Example data/models caching and download

mantle-convection-constrained / terratools

Tools to read, analyse and visualise models written by the TERRA mantle convection code

https://terratools.readthedocs.io/en/latest/

MIT License

7 stars 5 forks source link

Example data/models caching and download #101

Closed eejwa closed 1 year ago

eejwa commented 1 year ago

We need an example TERRA model and some example thermodynamic lookup tables. It would be good to have a robust mechanism to cache these downloads too.

andreww commented 1 year ago

It looks like we should be using pooch for this: https://pypi.org/project/pooch/ - it's what scipy uses so we should be okay adding the dependancy. I guess we'll need a thin wrapper to set things like the cache directory. It supports zenodo, so we should probably put files there (or in a dedicated separate github repository).

andreww commented 1 year ago

I have a basic implementation of this at #116 - it'll be quite easy to add new example datasets and we have a good way to cache them locally and flag updates (we 'just' need to bump the doi version number when that is needed). Does this look sufficiently simple? I cannot help but think that there would be a better way to create those functions to return the file names.

jamespanton93 commented 1 year ago

Could you remind me if we decided that we would host a whole example model (eg one of the mt=128 resolution simulations?) If so should I send one over to you @andreww to be added to zenodo?

andreww commented 1 year ago

@jamespanton93 - I think we talked about a downsampled example but I can see the value of a single full resolution case. How big is it (in total and per file)? I'm currently serving these via figshare which has a 20 GB limit (and practically we need to upload via a web browser, which may struggle below that). Or you could upload (no reason why we cannot get data from multiple places). Maybe something to discuss on Wednesday.

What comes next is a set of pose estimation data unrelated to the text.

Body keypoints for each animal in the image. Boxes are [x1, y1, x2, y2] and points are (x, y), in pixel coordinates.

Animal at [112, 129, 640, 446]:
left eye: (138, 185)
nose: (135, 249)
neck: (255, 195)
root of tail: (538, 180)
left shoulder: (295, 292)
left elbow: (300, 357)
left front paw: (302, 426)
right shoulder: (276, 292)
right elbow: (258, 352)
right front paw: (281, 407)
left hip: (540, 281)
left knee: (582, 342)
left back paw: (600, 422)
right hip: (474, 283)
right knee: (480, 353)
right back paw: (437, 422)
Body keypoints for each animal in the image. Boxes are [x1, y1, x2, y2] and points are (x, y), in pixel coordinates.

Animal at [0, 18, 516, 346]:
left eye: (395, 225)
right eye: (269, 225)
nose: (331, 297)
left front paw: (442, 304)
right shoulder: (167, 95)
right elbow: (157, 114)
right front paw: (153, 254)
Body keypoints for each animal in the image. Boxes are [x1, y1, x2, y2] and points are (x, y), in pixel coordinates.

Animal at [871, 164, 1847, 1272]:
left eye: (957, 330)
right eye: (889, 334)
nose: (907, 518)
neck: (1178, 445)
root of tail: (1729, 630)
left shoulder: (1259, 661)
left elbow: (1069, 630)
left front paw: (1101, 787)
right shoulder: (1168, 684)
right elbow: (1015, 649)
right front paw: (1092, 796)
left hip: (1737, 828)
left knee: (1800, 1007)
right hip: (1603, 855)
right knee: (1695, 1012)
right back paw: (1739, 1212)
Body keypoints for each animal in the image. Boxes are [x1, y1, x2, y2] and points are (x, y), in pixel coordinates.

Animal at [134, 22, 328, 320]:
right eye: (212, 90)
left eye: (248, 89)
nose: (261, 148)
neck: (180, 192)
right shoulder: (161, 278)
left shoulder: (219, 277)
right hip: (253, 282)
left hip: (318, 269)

The other thing we should think about is where we actually want the downloaded material being stored. It's currently in a directory in wherever the OS defaults to for it's cached data. We could cache it alongside the module install (I think) or we could choose somewhere else. It's really a question of what we think the user may want to do with the downloaded example files.

jamespanton93 commented 1 year ago

For the mt=128 simulations that I have been mostly running, each of the .comp files is ~2.9 MB making the total about 370 MB, and each of the .seis files is ~3.3 MB, making the total about 420 MB. We could also include an example for files which are just a single layer - these are only 41 KB each so the total for a set of these would be just over 5 MB.

andreww commented 1 year ago

This may be too large to run (even though it's not too large to store) @eejwa will create a downsampled model to use.

anowacki commented 1 year ago

Closed by #116.

anowacki commented 1 year ago

We have decided to upload a lower-resolution or downsampled model file to preserve people's and CI's bandwidth. @eejwa will do this.